Den Titeltrack umgibt eine merkwürdige tragische Aura, vielleicht weil das bisschen, was ich vom Text verstehe, wie ein mehrfach gebrochener Nachruf anmutet. Mit seinen kantigen Synthiequadern, seinen pochenden Takten und seinem fordernden Duettgesang repräsentiert dieser Song wieder die rauere Seite des Albums, die einem sprichwörtlich die Pistole an die Brust drückt und einen gleichsam in den staccatohaft maschinellen Takt einsteigen lässt, bevor dann doch noch Organischeres in die Melodie und die Instrumentierung hineinkommt und mit angenehmen Saitenspiel die harten Synthies durchblutet. Was am Ende bleibt, ist eine fast filmsoundtrackartige Atmosphäre und der Widerhall von etwas Klassischem, dass einen empor hebt.
Die abschließenden Tracks stehen eher im Zeichen des eingängigen und poppigen, dass hier aber durchweg in einer gebrochenen Form auftaucht. Die von Bassgewummer umhüllten, verspielten Takte in “Pertenecer” haben einen leichten sway, originelle Melodieansätze tauchen gerade in den richtigen Momenten auf den Plan, wenn man sie nicht erwartet. Doch überwiegt, vielleicht durch den sanften Gesang, ein Gefühl des Umschmeicheltseins, fast wie bei einer Easy Listening-Ballade, wenn all das nicht derart hypnotisierend wirken würde. In “Dentaduras” gibt sich Tomás’ Stimme, die manchmal sogar ins Flüstern kippt, vielleicht sanfter als je zuvor, was auch der Tatsache geschuldet sein mag, dass sie etwas nach hinten gemischt ist, und sich zwischen den Säulen wuchtiger elektronischer Takte bewegt. Synthietupfer nach SciFi-Manier dagegen hüpfen elektrisiert am vorderen Bühnenrand herum. Auch durch dieses Szenario, das fast bekömmlich sein könnte, weht einen gewisser Anflug von Beklemmung, was durch die wenigen Wortfetzen, die ich verstehen kann, bestätigt wird. Ist das schon ein Vorgeschmack des verführerischen Sees in dessen schwarze Wasser man im abschließenden “El Lago” eintaucht, vielleicht um in zurückgenommenen Tempo vollends darin zu verschwinden?
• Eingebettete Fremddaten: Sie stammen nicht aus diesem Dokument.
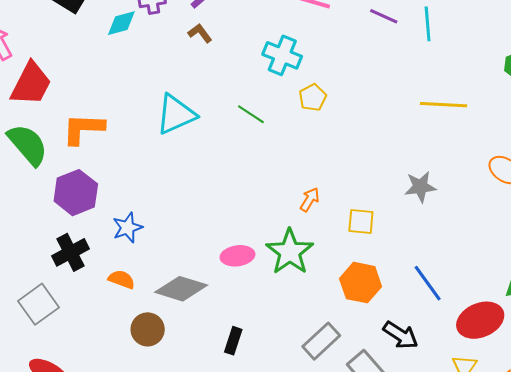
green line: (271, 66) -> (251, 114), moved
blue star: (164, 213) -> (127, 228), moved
Obwohl “Reemplazante” eine durchaus kurzweilige Angelegenheit ist, offenbart das Album viel von der Vielgestaltigkeit von Mueran Humanos, die sich über die vergangenen Jahre ihren ganz eigenen Stil etabliert haben, den sie immer wieder subtil variieren. “We are an army of two and we take no prisoners”, sagten die beiden vor einigen Jahren in unserem Interview, und es ist schön zu sehen, dass diese forsche Energie auch in ihrem wie es scheint sehr persönlich gefärbten neuen Longplayer noch lebendig ist. (U.S.)